At the same conference, Gysi spoke of a “democratic appropriation of the conception of nationhood” by the Left Party.

Gysi also wrote the preface to the book Left Foreign Policy: Reform Prospects, in which leading representatives of the Left Party speak in favour of foreign military missions by the Bundeswehr (Armed Forces) and for a more active role for German imperialism.

The Left Party is also preparing to enter into government, should the grand coalition get into trouble. During last autumn’s election campaign and then in the exploratory talks on the future government, the party wooed the SPD and the Greens with the promise that they could best realise their own programmes in cooperation with the Left Party. Now both parties—the SPD at the federal level and the Greens in the state executive in Hesse—are in coalition with the Christian Democrats.

However, the SPD is also keeping the door open for a future federal government involving the Left Party. In mid-November, an SPD party conference agreed that coalitions with the Left Party at the federal level were possible in future, something the SPD had previously excluded. As a prerequisite, the SPD demanded, “There must be a responsible European and foreign policy within the framework of our international obligations.”

The Left Party has responded with a further shift to the right. It constantly strives to prove that it is “fit to govern,” and agrees with the SPD and the Greens on all fundamental political issues. The party “right” around Gysi and its so-called “left” kick the rhetorical ball back and forth, but their public disputes are only used to lend the right-wing policies of the party a “left” hue. The representatives of the various wings are largely in agreement on the essential political content.

Thus Janine Wissler, a member of the Marx21 tendency, led the negotiations on a coalition government with the SPD and the Greens in Hesse, constantly emphasising that such a coalition would not fail on account of the Left Party.

Sahra Wagenknecht, the Left Party parliamentary group vice-president and another icon of the party’s so-called “left wing,” responded in parliament to the first policy statement of the Chancellor. She did not refer, as she usually does, to Ludwig Erhard, the CDU finance minister and Chancellor of the post-war period, but rather to Catholic Pope Francis, the leader of an institution that has embodied murky reaction for centuries.

The Marx21 tendency, which is linked to the International Socialist Tendency (IST), agitates repeatedly for “humanitarian” military interventions. It has described the imperialist intervention in Syria as a revolution in order to drum up support for a military offensive.

The Socialist Alternative (SAV), which is affiliated to the Committee for a Workers’ International (CWI), maintains close contact with the unions, which in turn are among the main pillars of the grand coalition.

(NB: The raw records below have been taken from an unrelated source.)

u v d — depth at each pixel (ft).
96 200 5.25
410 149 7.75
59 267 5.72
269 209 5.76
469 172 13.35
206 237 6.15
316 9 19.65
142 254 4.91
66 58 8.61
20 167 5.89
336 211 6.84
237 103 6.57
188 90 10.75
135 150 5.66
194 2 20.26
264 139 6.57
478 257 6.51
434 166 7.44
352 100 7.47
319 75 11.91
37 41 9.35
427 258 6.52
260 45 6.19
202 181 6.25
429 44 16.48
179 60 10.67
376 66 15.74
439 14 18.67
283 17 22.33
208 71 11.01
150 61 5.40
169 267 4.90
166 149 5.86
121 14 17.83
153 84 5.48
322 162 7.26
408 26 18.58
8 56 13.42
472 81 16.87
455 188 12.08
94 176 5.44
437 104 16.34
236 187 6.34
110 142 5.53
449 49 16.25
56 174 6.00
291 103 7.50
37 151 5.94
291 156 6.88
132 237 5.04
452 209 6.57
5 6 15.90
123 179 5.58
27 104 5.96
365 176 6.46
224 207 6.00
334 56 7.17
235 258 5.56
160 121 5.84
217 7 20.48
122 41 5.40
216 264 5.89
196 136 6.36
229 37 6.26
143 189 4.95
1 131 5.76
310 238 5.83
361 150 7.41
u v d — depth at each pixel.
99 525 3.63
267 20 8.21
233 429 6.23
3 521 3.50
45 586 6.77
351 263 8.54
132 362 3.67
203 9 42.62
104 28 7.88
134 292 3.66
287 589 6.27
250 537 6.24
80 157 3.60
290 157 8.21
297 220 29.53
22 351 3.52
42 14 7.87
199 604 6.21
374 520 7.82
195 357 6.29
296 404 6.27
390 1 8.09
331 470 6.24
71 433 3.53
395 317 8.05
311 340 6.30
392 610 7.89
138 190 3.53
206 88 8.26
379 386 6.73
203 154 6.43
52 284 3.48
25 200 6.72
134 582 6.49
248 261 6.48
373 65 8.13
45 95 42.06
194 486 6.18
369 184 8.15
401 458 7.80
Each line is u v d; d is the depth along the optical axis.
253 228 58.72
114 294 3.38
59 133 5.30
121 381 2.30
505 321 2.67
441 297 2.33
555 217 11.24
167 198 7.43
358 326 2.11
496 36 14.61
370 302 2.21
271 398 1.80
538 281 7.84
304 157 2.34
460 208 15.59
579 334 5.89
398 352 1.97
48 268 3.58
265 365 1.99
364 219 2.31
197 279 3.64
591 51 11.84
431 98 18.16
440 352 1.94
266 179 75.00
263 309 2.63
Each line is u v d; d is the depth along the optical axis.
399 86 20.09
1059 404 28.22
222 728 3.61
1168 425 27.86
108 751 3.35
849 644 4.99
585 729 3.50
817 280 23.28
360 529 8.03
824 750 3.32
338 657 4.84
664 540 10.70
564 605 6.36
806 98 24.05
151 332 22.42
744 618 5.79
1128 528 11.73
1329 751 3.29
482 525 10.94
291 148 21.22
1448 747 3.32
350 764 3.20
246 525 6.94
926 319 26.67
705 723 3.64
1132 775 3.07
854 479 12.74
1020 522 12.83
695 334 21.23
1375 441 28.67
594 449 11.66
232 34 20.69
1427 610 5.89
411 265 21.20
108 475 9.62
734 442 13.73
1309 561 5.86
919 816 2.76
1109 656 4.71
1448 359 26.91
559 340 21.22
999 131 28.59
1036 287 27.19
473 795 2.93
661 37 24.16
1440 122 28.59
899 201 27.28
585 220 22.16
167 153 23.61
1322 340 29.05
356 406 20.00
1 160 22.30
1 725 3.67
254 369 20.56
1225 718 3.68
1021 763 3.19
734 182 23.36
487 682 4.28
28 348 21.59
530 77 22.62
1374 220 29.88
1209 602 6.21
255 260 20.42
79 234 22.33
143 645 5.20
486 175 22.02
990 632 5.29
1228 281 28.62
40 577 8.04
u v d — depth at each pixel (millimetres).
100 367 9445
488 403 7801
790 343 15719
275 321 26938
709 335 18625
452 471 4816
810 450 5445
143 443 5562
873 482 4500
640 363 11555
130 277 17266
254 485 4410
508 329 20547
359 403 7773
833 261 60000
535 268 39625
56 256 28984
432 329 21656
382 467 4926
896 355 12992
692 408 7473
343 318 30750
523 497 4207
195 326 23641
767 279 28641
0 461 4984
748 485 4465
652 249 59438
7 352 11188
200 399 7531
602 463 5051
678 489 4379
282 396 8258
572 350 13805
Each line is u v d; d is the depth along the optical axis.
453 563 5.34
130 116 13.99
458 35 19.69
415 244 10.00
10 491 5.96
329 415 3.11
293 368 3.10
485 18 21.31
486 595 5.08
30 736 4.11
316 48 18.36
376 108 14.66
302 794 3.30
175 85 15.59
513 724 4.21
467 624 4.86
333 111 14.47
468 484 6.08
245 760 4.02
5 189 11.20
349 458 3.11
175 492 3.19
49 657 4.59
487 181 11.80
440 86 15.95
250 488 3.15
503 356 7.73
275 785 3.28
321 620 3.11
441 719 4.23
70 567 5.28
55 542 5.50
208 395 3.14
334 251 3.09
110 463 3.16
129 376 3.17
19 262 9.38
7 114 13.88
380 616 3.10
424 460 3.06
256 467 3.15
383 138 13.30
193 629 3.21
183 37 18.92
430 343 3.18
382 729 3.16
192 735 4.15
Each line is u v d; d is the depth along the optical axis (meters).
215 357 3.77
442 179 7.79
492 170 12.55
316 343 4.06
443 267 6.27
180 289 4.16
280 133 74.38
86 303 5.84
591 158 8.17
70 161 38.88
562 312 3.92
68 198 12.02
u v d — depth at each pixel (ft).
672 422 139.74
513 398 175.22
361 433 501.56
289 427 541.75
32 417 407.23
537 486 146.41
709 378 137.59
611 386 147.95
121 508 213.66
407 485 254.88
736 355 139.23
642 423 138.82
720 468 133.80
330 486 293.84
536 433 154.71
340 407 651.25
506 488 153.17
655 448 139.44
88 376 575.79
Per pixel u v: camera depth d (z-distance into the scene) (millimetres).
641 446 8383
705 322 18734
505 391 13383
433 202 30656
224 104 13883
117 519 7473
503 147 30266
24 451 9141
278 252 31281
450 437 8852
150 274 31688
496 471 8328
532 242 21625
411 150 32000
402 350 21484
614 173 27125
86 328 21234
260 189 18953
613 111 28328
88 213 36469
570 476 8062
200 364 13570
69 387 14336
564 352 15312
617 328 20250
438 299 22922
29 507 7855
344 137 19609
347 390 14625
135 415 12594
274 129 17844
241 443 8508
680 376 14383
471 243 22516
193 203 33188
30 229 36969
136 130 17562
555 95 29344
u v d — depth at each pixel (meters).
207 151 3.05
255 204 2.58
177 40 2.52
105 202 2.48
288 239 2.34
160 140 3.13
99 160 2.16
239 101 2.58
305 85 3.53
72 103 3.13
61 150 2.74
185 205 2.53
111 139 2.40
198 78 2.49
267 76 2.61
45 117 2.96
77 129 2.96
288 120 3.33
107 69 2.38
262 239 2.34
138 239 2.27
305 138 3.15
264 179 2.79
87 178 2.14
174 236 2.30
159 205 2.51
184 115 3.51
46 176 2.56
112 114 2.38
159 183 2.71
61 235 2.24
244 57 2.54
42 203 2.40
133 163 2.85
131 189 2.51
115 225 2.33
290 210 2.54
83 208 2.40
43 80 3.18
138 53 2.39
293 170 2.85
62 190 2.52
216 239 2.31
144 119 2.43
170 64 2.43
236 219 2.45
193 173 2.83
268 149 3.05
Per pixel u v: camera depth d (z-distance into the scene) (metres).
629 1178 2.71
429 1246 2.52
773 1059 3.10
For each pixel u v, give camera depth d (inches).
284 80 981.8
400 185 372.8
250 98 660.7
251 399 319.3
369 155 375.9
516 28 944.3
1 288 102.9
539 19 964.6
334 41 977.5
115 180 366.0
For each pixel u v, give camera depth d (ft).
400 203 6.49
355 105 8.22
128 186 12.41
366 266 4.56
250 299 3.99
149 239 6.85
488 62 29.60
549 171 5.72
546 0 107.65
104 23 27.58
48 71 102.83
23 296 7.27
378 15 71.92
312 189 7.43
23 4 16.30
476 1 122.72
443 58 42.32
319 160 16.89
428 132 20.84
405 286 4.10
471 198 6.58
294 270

Given the intensification of the social crisis, the representatives of the ruling class are closing ranks to constitute an all-party coalition against the working class. This is the significance of the grand coalition. The Left Party and its pseudo-left supporters are an important part of this process. Claims that there are “healthy,” “left-wing,” let alone “socialist” elements in this party are completely misguided.

This is shown by the history of the Left Party. The eastern part of the organisation stems from the tradition of Stalinism, the gravedigger of the October Revolution and responsible for the worst crimes against the international working class. As the ruling state party, the East German Stalinist SED suppressed the working class for decades.

In 1989-90, in its new guise as the Party of Democratic Socialism, and together with its affiliated Stalinist parties, it reintroduced the capitalist free market, with catastrophic consequences for hundreds of millions of workers.

The western part is recruited from trade union and former social democratic functionaries who broke with the SPD, fearing an independent socialist movement by workers against social attacks introduced by the SPD-Green government headed by Gerhard Schröder. These forces have since been joined by various pseudo-left groups such as Marx21 and SAV, which were drawn to the anti-working class character of the Left Party and seek to advance their own careers as bourgeois politicians in its midst.